Walaupun aturan jam kerja selama Ramadan tidak diberlakukan bagi karyawan swasta, pada prinsipnya, hak pekerja untuk melaksanakan ibadah tetap harus terpenuhi sebagaimana diatur dalam Pasal 80 UU Ketenagakerjaan. Lalu, dalam praktiknya, tidak sedikit perusahaan swasta yang mengeluarkan kebijakan khusus dalam menentukan jam kerja Ramadan 2024 ini.
Penjelasan selengkapnya mengenai ketentuan jam kerja selama bulan Ramadan dapat Anda baca pada artikel Ketentuan Jam Kerja Selama Ramadan bagi Karyawan Swasta dan ASN Tahun 2024.
Sanksi Pidana
Adapun sanksi bagi pengusaha yang merintangi atau menghalangi kegiatan keagamaan dan peribadatan dalam ruang lingkup ketenagakerjaan diatur dalam Pasal 81 angka 66 Perppu Cipta Kerja yang mengubah Pasal 185 ayat (1) UU Ketenagakerjaan, yaitu:
Barang siapa melanggar ketentuan sebagaimana dimaksud dalam Pasal 42 ayat (2), Pasal 68, Pasal 69 ayat (2), Pasal 80, Pasal 82, Pasal 88A ayat (3), Pasal 88E ayat (2), Pasal 143, Pasal 156 ayat (1), atau Pasal 160 ayat (4) dikenai sanksi pidana penjara paling singkat 1 tahun dan paling lama 4 tahun dan/atau pidana denda paling sedikit Rp100 juta dan paling banyak Rp400 juta.
Dengan demikian perbuatan pengusaha yang tidak memberikan kesempatan atau bahkan menghalangi/merintangi karyawan untuk melakukan ibadah tergolong sebagai tindak pidana kejahatan[2] yang diancam dengan pidana penjara dan/atau denda.

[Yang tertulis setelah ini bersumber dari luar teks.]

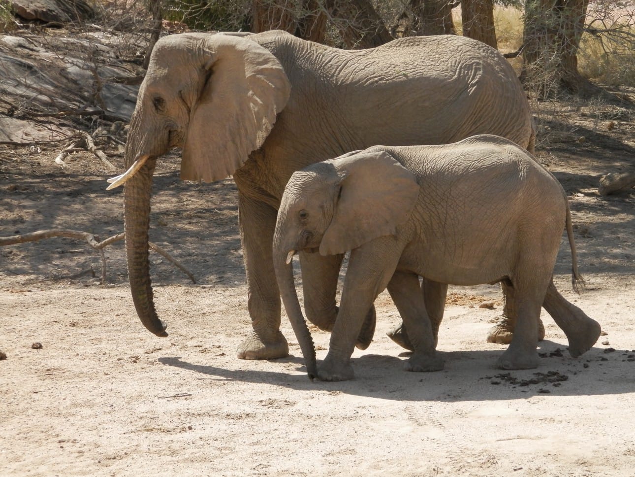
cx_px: 318
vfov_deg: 14.0
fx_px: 1945
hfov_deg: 18.5
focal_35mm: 106
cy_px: 238
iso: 125
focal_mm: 19
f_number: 4.5
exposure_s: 1/640
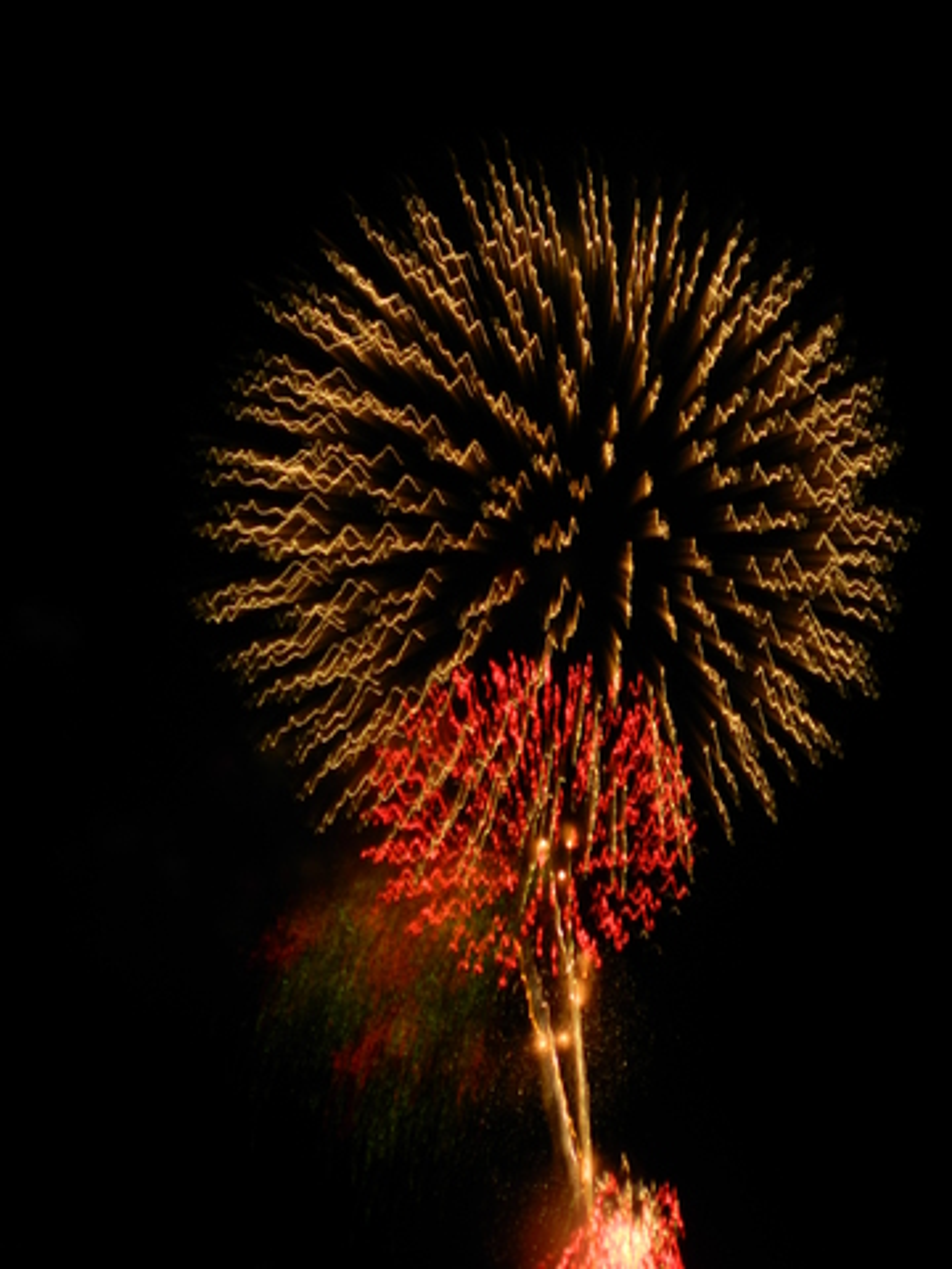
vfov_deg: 3.8
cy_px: 634
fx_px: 19251
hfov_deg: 2.8
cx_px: 476
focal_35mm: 525
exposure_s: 4
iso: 80
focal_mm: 94.5
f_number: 16.3
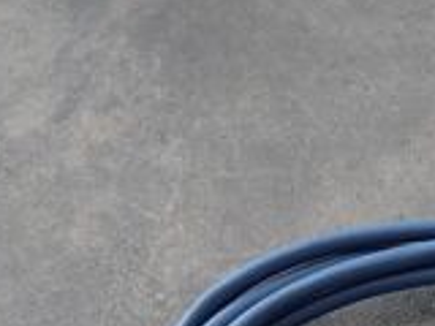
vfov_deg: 17.6
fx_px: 980
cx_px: 574
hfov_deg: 22.3
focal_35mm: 78
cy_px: 432
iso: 812
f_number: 1.79
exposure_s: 1/33
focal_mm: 4.74
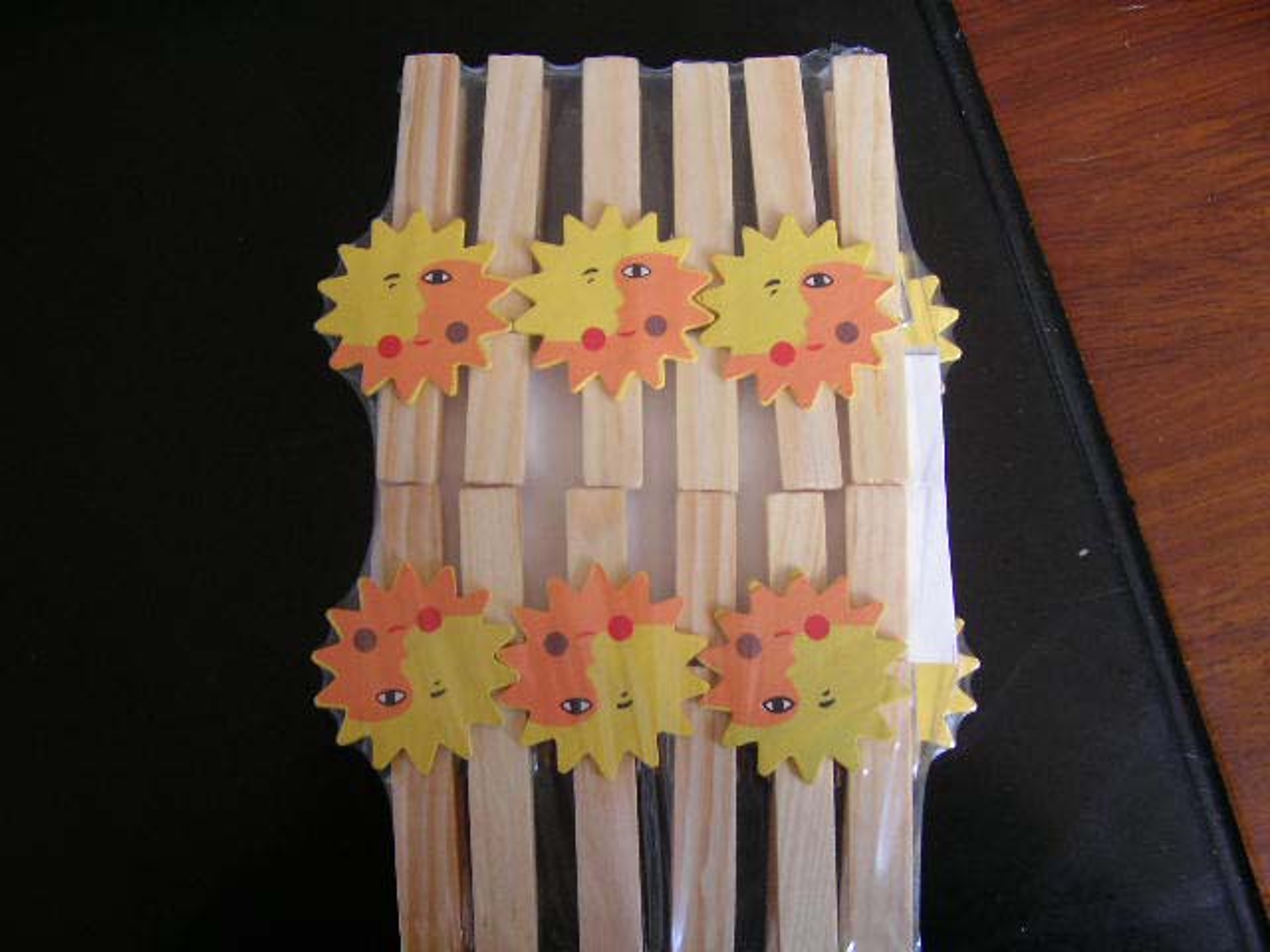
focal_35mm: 36
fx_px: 1321
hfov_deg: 51.4
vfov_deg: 39.7
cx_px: 635
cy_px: 476
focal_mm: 60
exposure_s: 1/10
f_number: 2.8
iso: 128
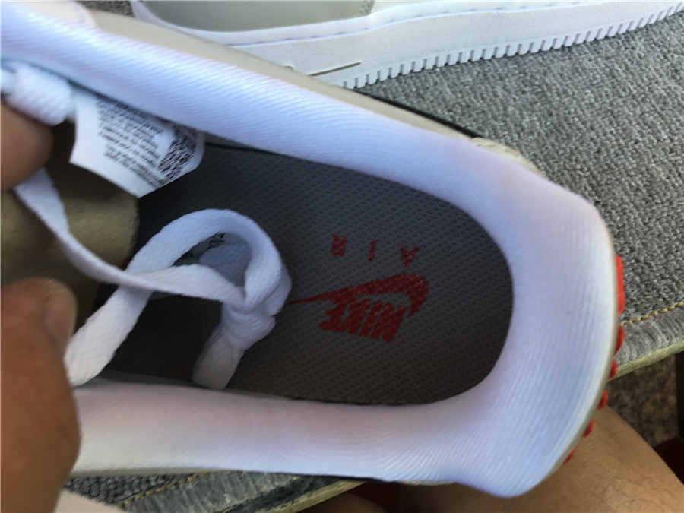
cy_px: 256
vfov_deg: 45.4
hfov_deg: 58.4
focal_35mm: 31
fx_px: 613
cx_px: 342
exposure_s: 1/100
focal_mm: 3.3
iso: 25
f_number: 2.4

Menurut hemat kami, adapun contoh-contoh tindakan yang melanggar hak beribadah sebagai berikut:
- penerapan hari kerja oleh pengusaha terhadap karyawan di hari besar keagamaan;
- tidak disediakannya waktu dan fasilitas ibadah oleh perusahaan bagi karyawan yang membutuhkan fasilitas peribadatan.
Demikian jawaban dari kami, semoga bermanfaat.